• [REQUIRED TASK] Return each line of the material that contains the string "planeOp". Case counts.

━━ LISTED ENTRIES ━━

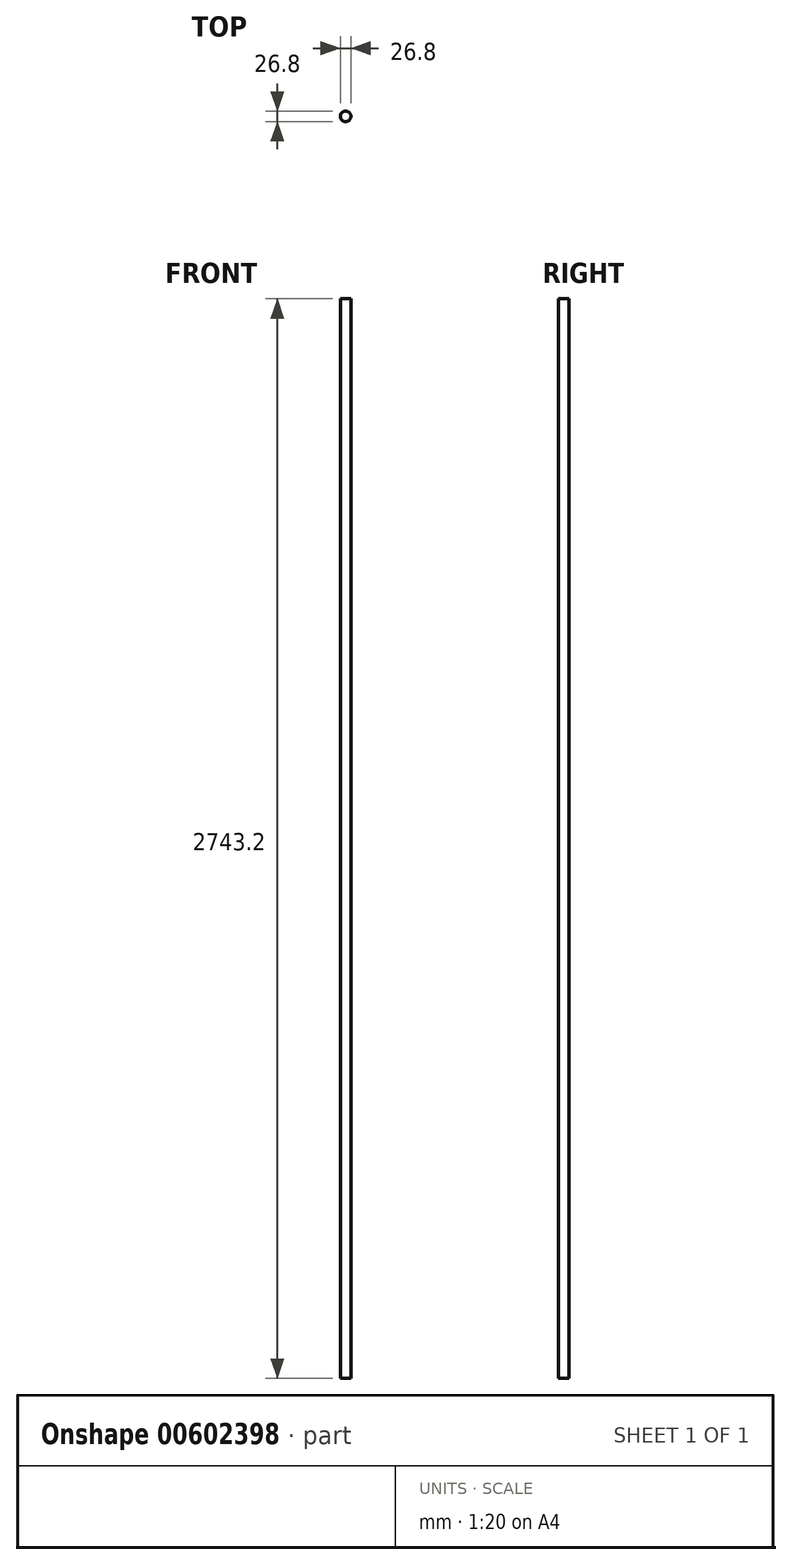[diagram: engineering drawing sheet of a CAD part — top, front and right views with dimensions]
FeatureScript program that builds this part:
annotation { "Feature Type Name" : "Feature", "Feature Type Description" : "" }
export const myFeature = defineFeature(function(context is Context, id is Id, definition is map)
    precondition{}
    {
        {
            var Q0;
            Q0=qCreatedBy(makeId("Top.planeOp"),FACE);
            var sketch = newSketch(context, id + "F0", { "sketchPlane" : qUnion([Q0])});
            skCircle(sketch, "E0", {"center": v(0, 0) * mm, "radius": 13.4 * mm});
            skSolve(sketch);
        }
        {
            var Q0;
            Q0=makeQuery(id+"F0.imprint","IMPRINT",FACE,{"disambiguationData":[TD([[makeQuery(id+"F0.imprint","IMPRINT",EDGE,{"derivedFrom":sQuery(id+"F0.wireOp",EDGE,"E0")}),1.0]])]});
            extrude(context, id + "F1", {"entities" : qUnion([Q0]), "depth" : 2743.2 * mm, "offsetDistance" : 30.48 * mm});
        }
    });
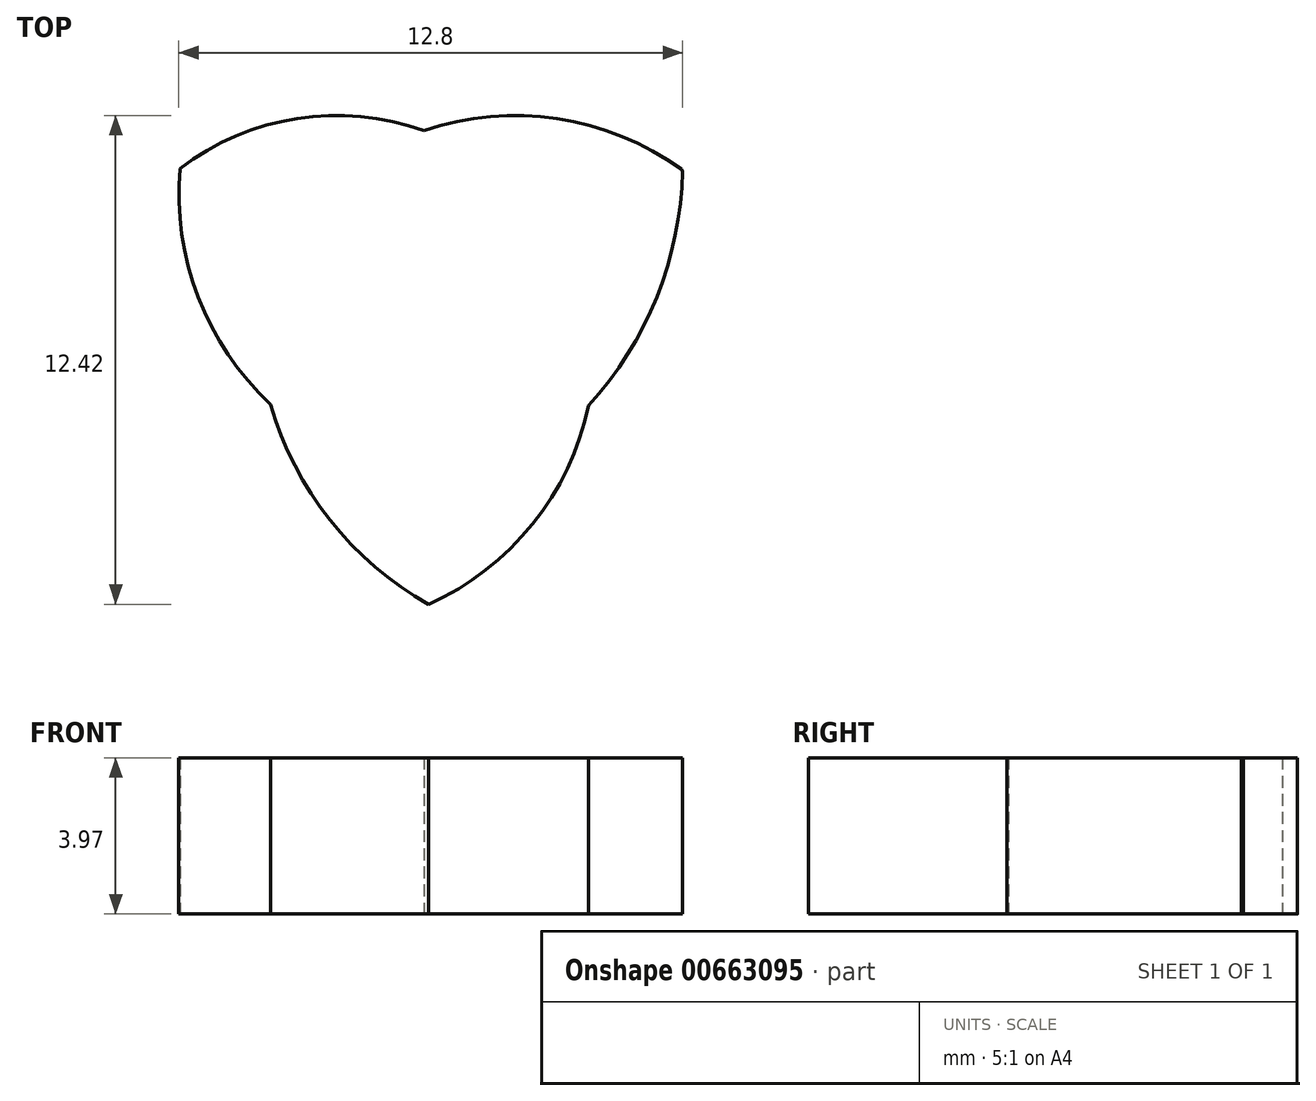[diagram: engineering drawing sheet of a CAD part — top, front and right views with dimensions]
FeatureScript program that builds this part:
annotation { "Feature Type Name" : "Feature", "Feature Type Description" : "" }
export const myFeature = defineFeature(function(context is Context, id is Id, definition is map)
    precondition{}
    {
        {
            var Q0;
            Q0=qCreatedBy(makeId("Top.planeOp"),FACE);
            var sketch = newSketch(context, id + "F0", { "sketchPlane" : qUnion([Q0])});
            skPoint(sketch, "E0.center", {"position": v(0, 0) * mm});
            skLineSegment(sketch, "E1", {"start": v(-12.37, 4.64) * mm, "end": v(-12.37, 4.57) * mm});
            skLineSegment(sketch, "E2", {"start": v(7.76, 1.05) * mm, "end": v(7.76, 1.05) * mm});
            skLineSegment(sketch, "E3", {"start": v(8, -1.42) * mm, "end": v(8, -1.42) * mm});
            skLineSegment(sketch, "E4", {"start": v(6.33, 3.65) * mm, "end": v(6.36, 3.6) * mm});
            skArc(sketch, "E5", {"start": v(-0.1, -7.4) * mm, "mid": v(2.54, -5.36) * mm, "end": v(3.97, -2.35) * mm});
            skArc(sketch, "E6", {"start": v(3.97, -2.35) * mm, "mid": v(5.7, 0.4) * mm, "end": v(6.36, 3.6) * mm});
            skArc(sketch, "E7", {"start": v(-6.41, 3.67) * mm, "mid": v(-5.95, 0.4) * mm, "end": v(-4.1, -2.33) * mm});
            skArc(sketch, "E8", {"start": v(-4.1, -2.33) * mm, "mid": v(-2.6, -5.26) * mm, "end": v(-0.1, -7.4) * mm});
            skArc(sketch, "E9", {"start": v(-0.21, 4.63) * mm, "mid": v(-3.44, 4.94) * mm, "end": v(-6.41, 3.67) * mm});
            skArc(sketch, "E10", {"start": v(6.33, 3.65) * mm, "mid": v(3.18, 4.94) * mm, "end": v(-0.21, 4.63) * mm});
            skSolve(sketch);
        }
        {
            var Q0;
            Q0=makeQuery(id+"F0.imprint","IMPRINT",FACE,{"disambiguationData":[TD([[makeQuery(id+"F0.imprint","IMPRINT",EDGE,{"derivedFrom":sQuery(id+"F0.wireOp",EDGE,"E4")}),-1.0]])]});
            extrude(context, id + "F1", {"entities" : qUnion([Q0]), "depth" : 3.97 * mm, "offsetDistance" : 25.4 * mm});
        }
    });
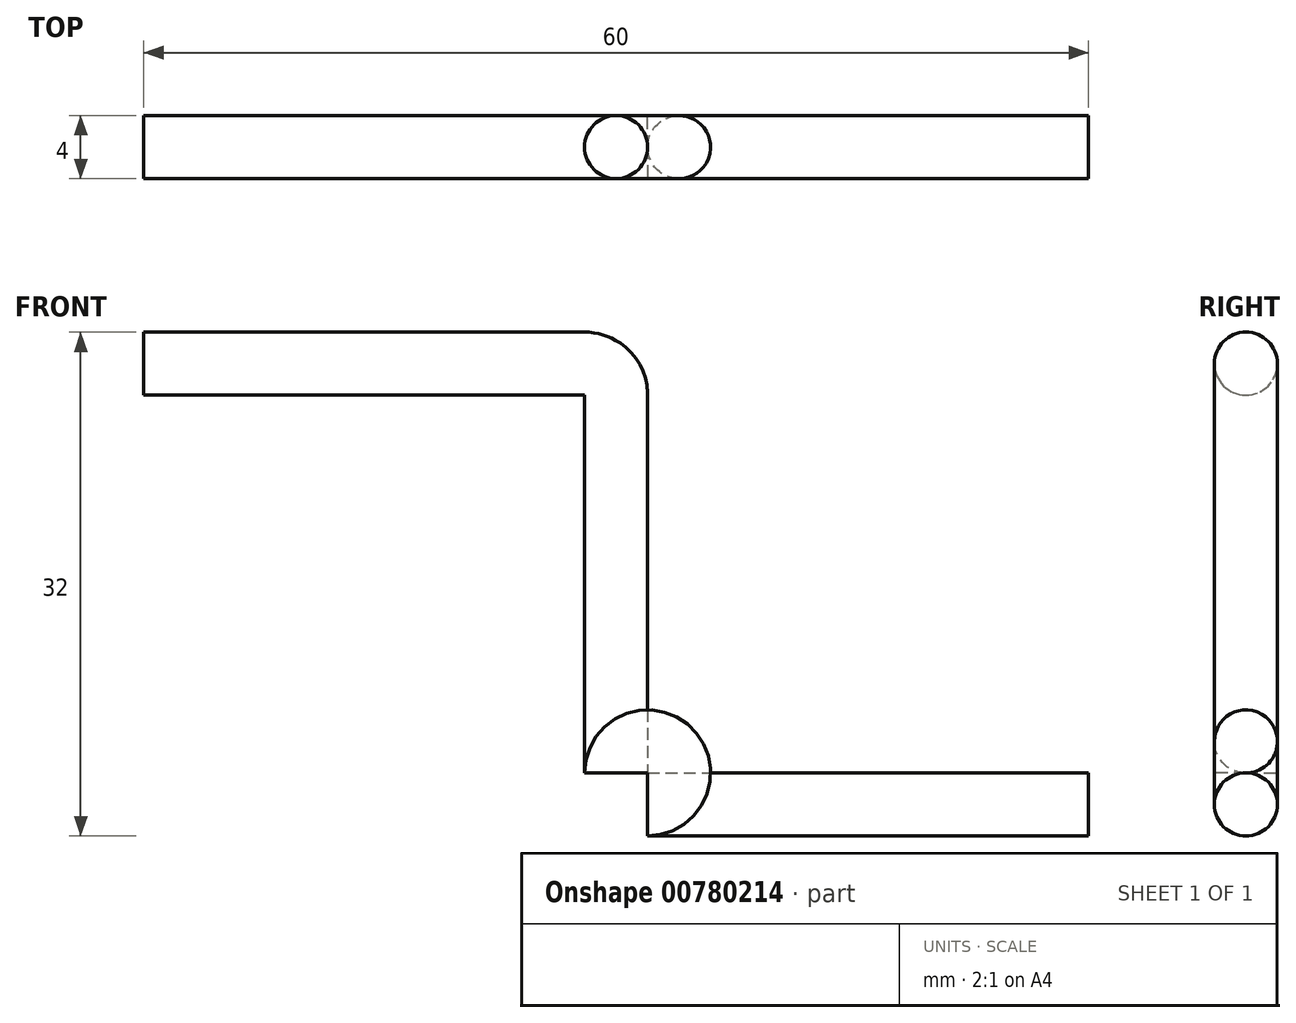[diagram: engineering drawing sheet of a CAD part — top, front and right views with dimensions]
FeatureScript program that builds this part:
annotation { "Feature Type Name" : "Feature", "Feature Type Description" : "" }
export const myFeature = defineFeature(function(context is Context, id is Id, definition is map)
    precondition{}
    {
        {
            var Q0;
            Q0=qCreatedBy(makeId("Front.planeOp"),FACE);
            var sketch = newSketch(context, id + "F0", { "sketchPlane" : qUnion([Q0])});
            skLineSegment(sketch, "E0", {"start": v(0, 0) * mm, "end": v(0, -23) * mm});
            skLineSegment(sketch, "E1", {"start": v(2, -25) * mm, "end": v(30, -25) * mm});
            skPoint(sketch, "E2.visualSharp", {"position": v(0, -25) * mm});
            skArc(sketch, "E2.filletArc", {"start": v(0, -23) * mm, "mid": v(0.59, -24.41) * mm, "end": v(2, -25) * mm});
            skLineSegment(sketch, "E3", {"start": v(0, 0) * mm, "end": v(0, 1) * mm});
            skLineSegment(sketch, "E4", {"start": v(-2, 3) * mm, "end": v(-30, 3) * mm});
            skPoint(sketch, "E5.visualSharp", {"position": v(0, 3) * mm});
            skArc(sketch, "E5.filletArc", {"start": v(0, 1) * mm, "mid": v(-0.59, 2.41) * mm, "end": v(-2, 3) * mm});
            skSolve(sketch);
        }
        {
            var Q0;
            Q0=qCreatedBy(makeId("Right.planeOp"),FACE);
            cPlane(context, id + "F1", {"entities" : qUnion([Q0]), "cplaneType" : CPlaneType.OFFSET, "offset" : 30 * mm, "oppositeDirection" : true, "width" : 150 * mm, "height" : 150 * mm});
        }
        {
            var Q0;
            Q0=qCreatedBy(id+"F1.planeOp",FACE);
            var sketch = newSketch(context, id + "F2", { "sketchPlane" : qUnion([Q0])});
            skCircle(sketch, "E6", {"center": v(0, 3) * mm, "radius": 2 * mm});
            skSolve(sketch);
        }
        {
            var Q0;
            Q0=makeQuery(id+"F2.imprint","IMPRINT",FACE,{"disambiguationData":[TD([[makeQuery(id+"F2.imprint","IMPRINT",EDGE,{"derivedFrom":sQuery(id+"F2.wireOp",EDGE,"E6")}),1.0]])]});
            var Q1;
            Q1=sQuery(id+"F0.wireOp",EDGE,"E4");
            var Q2;
            Q2=sQuery(id+"F0.wireOp",EDGE,"E5.filletArc");
            var Q3;
            Q3=sQuery(id+"F0.wireOp",EDGE,"E0");
            var Q4;
            Q4=sQuery(id+"F0.wireOp",EDGE,"E3");
            var Q5;
            Q5=sQuery(id+"F0.wireOp",EDGE,"E2.filletArc");
            var Q6;
            Q6=sQuery(id+"F0.wireOp",EDGE,"E1");
            sweep(context, id + "F3", {"profiles" : qUnion([Q0]), "path" : qUnion([Q1, Q2, Q3, Q4, Q5, Q6])});
        }
    });
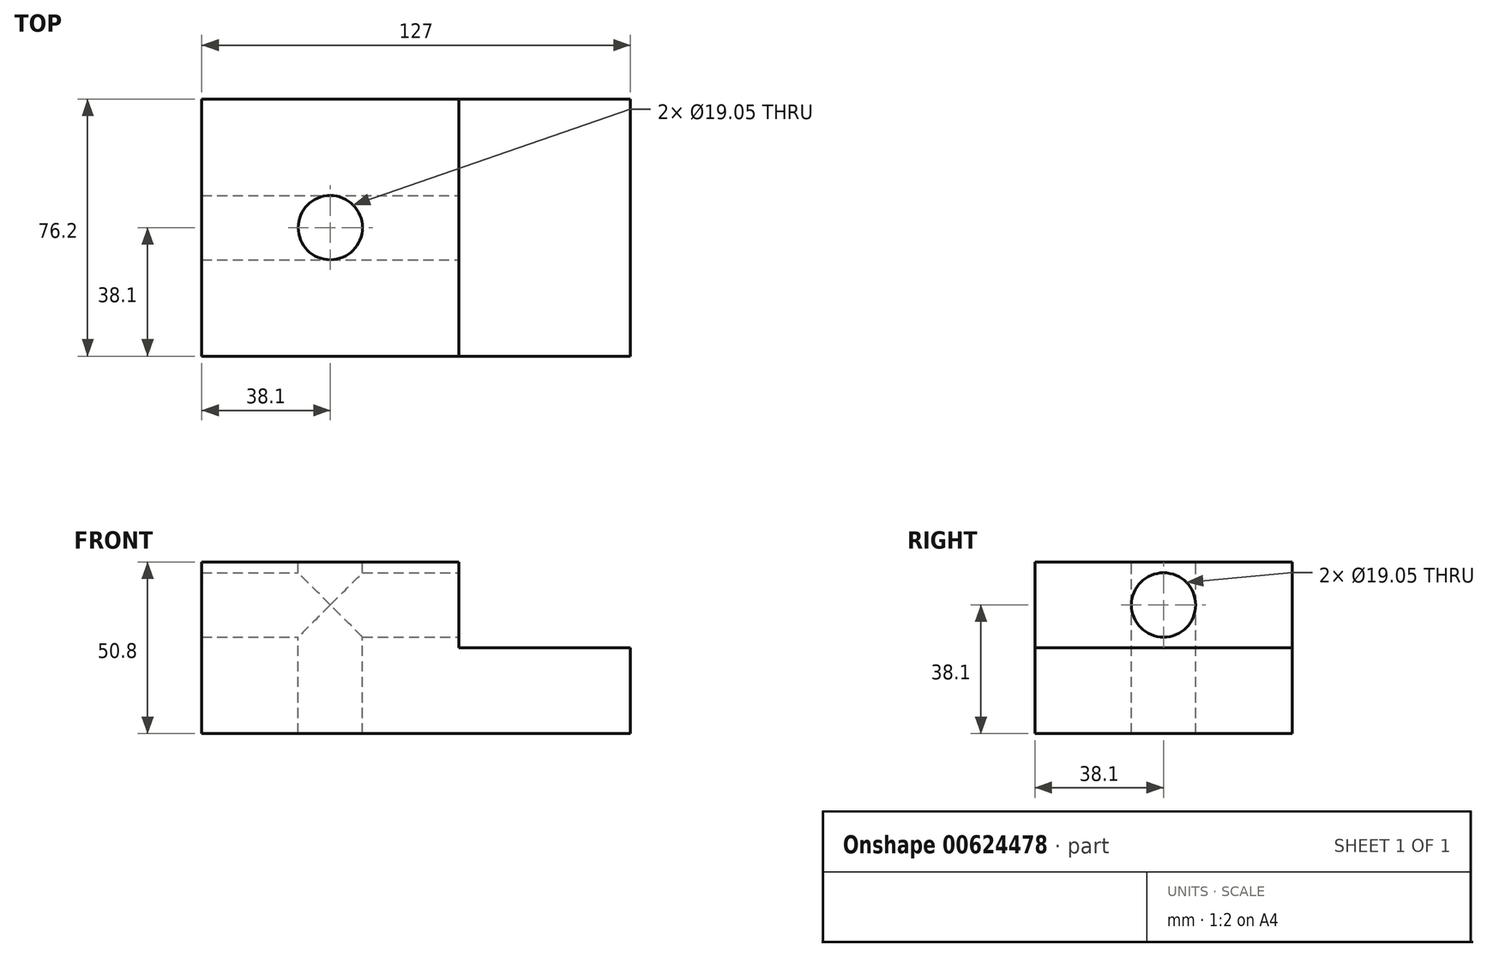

━━━

• [RESULT]
            Q0=qCreatedBy(makeId("Top.planeOp"),FACE);
            Q0=qCreatedBy(makeId("Top.planeOp"),FACE);
            Q0=qCreatedBy(makeId("Front.planeOp"),FACE);
            Q0=qCreatedBy(makeId("Right.planeOp"),FACE);
            Q0=qCreatedBy(id+"F1.planeOp",FACE);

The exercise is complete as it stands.